Ultimately, of course, proof of work became a cornerstone for Bitcoin, with Hashcash as one of the few citations in the Bitcoin white paper.

Yet, in Bitcoin, Hashcash (or, rather, a version of it) is utilized very differently than many would have guessed beforehand. Unlike Hashcash and other Hashcash-based proposals, the scarcity it provides is not itself used as money at all. Instead, Hashcash enables a race. Whichever miner is the first to produce a valid proof of work — a hash of a Bitcoin block — gets to decide which transactions go through. At least in theory, anyone can compete equally: much like a lottery, even small miners would statistically be the first to produce a valid proof of work every so often.

Further, once a new block is mined, confirming a set of transactions, these transactions are unlikely to be reversed. An attacker would have to prove at least as much work as required to find the block in the first place, adding up for every additional block that is found, which under normal circumstances becomes exponentially harder over time. The real-world resources that must be spent in order to cheat typically outweigh the potential profit that can be made by cheating, giving recipients of Bitcoin transactions confidence that these transactions are final.

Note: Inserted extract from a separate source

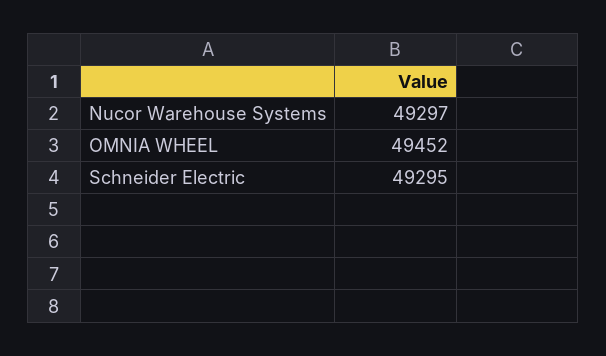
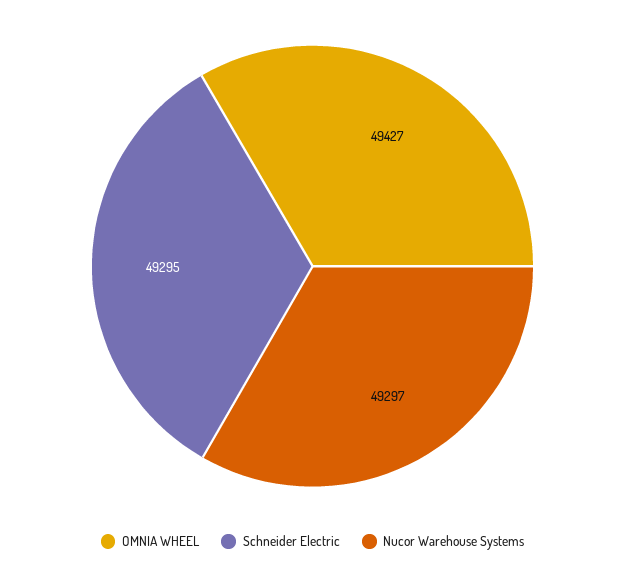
OMNIA WHEEL: 49452 -> 49427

This is how, in Bitcoin, Hashcash killed two birds with one stone. It solved the double-spending problem in a decentralized way, while providing a trick to get new coins into circulation with no centralized issuer.

Hashcash did not realize the first electronic cash system — Ecash takes that crown, and proof-of-work could not really function as money. But a decentralized electronic cash system might well have been impossible without it.